When the string "Rendered" occurs in a line of the listing below, return that line.
·····
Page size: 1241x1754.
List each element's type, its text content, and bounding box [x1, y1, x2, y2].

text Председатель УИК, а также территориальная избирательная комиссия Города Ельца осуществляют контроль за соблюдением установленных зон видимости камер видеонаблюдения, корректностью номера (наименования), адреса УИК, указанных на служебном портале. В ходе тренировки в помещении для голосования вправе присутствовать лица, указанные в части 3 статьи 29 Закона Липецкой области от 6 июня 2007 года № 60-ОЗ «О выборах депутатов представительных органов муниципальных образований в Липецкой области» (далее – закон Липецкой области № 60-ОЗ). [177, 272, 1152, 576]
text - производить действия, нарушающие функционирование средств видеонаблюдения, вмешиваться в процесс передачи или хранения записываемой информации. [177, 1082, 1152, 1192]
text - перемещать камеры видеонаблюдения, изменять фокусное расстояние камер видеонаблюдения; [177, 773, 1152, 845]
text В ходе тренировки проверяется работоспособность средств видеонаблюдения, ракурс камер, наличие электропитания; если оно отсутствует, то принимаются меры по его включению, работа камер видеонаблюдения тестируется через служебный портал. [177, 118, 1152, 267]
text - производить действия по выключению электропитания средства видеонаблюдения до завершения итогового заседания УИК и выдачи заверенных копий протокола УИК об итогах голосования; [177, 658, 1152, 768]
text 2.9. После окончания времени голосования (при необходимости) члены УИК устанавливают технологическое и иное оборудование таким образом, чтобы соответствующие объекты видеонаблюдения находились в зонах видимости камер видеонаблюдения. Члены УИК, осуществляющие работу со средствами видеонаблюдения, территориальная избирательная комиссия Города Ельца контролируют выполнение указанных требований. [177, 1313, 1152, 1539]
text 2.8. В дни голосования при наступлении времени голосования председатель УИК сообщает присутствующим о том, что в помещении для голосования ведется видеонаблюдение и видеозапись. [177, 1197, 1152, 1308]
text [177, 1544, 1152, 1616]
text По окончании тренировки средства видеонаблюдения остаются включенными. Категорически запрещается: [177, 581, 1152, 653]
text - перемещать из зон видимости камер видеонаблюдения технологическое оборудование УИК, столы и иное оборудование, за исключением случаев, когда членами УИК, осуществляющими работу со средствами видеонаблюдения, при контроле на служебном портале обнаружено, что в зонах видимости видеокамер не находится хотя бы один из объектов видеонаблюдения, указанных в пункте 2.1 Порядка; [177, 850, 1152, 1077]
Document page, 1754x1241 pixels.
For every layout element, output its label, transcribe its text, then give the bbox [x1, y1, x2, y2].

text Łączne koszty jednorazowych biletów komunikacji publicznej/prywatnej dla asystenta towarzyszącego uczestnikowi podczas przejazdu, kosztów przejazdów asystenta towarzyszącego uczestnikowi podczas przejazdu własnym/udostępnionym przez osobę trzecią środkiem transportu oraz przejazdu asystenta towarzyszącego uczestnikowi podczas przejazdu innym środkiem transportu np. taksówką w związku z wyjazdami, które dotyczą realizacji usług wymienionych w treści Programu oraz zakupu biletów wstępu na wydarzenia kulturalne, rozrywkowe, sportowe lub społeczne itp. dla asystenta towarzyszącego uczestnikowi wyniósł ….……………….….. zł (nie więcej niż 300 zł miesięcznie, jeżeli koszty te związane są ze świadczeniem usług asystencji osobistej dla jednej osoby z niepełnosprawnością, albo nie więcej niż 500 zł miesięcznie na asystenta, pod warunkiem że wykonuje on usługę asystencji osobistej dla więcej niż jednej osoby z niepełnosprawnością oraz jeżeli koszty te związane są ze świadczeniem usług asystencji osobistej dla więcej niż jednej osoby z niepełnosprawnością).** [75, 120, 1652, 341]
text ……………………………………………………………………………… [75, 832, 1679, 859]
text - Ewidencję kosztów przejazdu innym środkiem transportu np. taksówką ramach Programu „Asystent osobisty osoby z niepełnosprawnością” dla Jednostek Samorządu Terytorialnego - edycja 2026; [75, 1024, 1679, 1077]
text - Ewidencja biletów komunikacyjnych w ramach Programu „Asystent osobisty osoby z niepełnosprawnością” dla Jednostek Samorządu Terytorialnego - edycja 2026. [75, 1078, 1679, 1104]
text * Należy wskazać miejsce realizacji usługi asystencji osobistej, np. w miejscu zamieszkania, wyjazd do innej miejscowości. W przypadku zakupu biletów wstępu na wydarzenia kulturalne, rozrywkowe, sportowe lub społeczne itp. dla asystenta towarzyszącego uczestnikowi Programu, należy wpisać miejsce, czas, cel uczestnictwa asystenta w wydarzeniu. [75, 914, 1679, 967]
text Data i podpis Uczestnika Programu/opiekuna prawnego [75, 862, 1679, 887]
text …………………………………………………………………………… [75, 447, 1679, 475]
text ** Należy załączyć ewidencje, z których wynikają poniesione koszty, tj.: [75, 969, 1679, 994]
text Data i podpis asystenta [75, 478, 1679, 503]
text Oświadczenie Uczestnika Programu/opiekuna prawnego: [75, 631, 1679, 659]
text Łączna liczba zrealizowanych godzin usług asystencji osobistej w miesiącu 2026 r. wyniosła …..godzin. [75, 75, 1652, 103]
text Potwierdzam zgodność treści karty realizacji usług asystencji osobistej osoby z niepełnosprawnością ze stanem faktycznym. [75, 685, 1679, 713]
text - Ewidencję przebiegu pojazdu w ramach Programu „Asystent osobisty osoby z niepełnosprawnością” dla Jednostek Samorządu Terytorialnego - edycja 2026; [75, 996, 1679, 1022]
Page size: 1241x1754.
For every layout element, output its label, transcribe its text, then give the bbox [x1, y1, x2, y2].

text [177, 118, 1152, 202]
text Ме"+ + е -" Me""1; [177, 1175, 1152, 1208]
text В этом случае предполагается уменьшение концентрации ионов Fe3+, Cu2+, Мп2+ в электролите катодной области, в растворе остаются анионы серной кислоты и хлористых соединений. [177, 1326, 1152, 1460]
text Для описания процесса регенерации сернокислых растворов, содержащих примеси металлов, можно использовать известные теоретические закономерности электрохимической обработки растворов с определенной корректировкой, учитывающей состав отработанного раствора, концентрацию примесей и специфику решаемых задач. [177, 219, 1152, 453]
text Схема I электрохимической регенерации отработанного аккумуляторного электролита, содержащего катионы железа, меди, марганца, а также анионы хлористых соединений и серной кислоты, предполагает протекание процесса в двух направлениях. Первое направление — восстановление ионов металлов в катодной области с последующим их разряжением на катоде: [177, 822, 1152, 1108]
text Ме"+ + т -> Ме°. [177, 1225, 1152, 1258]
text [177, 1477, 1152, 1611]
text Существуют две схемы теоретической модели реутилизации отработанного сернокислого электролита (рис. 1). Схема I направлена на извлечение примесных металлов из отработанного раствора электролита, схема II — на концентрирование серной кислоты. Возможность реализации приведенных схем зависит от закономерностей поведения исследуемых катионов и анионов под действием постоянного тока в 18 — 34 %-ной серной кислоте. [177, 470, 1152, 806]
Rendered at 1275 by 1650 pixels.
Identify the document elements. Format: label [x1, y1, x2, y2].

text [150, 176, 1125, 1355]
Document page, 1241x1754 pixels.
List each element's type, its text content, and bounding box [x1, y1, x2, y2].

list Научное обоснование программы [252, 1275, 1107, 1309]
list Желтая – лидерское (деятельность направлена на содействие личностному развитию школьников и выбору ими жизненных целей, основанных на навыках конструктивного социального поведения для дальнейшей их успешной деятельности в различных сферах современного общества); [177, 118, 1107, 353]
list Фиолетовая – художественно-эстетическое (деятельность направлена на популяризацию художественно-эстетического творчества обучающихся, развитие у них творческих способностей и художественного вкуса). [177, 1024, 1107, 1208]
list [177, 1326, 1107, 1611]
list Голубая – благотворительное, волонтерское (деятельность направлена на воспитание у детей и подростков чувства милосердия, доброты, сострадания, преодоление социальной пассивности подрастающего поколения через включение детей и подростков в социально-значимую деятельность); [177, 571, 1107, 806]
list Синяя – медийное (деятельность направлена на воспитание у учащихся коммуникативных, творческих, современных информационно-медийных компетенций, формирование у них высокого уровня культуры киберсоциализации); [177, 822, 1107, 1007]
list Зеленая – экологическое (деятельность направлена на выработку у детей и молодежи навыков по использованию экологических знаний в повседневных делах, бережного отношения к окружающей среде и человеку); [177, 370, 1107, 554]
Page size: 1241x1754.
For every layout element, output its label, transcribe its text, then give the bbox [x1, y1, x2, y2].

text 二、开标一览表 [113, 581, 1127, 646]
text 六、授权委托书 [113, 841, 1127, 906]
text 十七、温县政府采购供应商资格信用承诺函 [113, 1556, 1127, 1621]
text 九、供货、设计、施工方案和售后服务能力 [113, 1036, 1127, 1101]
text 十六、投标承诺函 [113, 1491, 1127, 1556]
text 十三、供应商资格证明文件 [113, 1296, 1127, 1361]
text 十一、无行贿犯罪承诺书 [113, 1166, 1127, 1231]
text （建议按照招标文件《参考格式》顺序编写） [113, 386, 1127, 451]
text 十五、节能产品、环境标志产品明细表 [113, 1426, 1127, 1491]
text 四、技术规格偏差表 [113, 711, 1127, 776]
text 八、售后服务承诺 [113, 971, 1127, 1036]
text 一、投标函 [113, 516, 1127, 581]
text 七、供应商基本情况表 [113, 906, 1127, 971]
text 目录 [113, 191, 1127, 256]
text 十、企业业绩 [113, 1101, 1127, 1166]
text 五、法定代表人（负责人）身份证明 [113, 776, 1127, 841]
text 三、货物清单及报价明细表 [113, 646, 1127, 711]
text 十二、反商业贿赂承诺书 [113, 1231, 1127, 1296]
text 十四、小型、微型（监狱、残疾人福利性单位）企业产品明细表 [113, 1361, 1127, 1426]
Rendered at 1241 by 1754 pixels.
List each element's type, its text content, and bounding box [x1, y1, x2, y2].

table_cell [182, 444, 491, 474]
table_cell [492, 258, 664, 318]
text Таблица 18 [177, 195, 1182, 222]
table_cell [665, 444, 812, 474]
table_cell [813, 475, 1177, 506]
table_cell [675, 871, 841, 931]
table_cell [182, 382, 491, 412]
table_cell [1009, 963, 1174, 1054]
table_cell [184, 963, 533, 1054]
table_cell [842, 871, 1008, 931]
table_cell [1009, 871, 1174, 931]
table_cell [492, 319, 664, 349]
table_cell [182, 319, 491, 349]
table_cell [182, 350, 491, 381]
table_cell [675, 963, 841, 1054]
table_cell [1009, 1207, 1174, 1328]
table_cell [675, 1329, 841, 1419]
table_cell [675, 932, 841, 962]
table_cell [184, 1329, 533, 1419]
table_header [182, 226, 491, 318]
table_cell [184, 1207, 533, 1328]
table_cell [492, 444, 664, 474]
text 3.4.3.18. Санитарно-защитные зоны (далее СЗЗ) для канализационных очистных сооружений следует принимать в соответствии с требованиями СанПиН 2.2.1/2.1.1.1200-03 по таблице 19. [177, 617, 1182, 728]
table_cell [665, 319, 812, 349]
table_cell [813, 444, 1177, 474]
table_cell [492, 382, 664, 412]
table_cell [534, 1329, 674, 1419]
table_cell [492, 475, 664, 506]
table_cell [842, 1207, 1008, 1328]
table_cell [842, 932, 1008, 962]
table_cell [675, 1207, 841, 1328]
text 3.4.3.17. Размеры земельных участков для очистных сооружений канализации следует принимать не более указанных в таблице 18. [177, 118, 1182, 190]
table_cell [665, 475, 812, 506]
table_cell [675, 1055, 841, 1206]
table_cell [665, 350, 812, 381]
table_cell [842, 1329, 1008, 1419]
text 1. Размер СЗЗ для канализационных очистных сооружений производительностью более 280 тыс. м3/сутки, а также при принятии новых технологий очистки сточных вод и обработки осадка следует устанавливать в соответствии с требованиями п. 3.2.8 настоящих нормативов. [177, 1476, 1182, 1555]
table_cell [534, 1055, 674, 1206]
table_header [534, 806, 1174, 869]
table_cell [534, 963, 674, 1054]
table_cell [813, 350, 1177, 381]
·····
§ **Exercise solution**
Rendered at 1275 by 1650 pixels.
Rendered at 1241 by 1754 pixels.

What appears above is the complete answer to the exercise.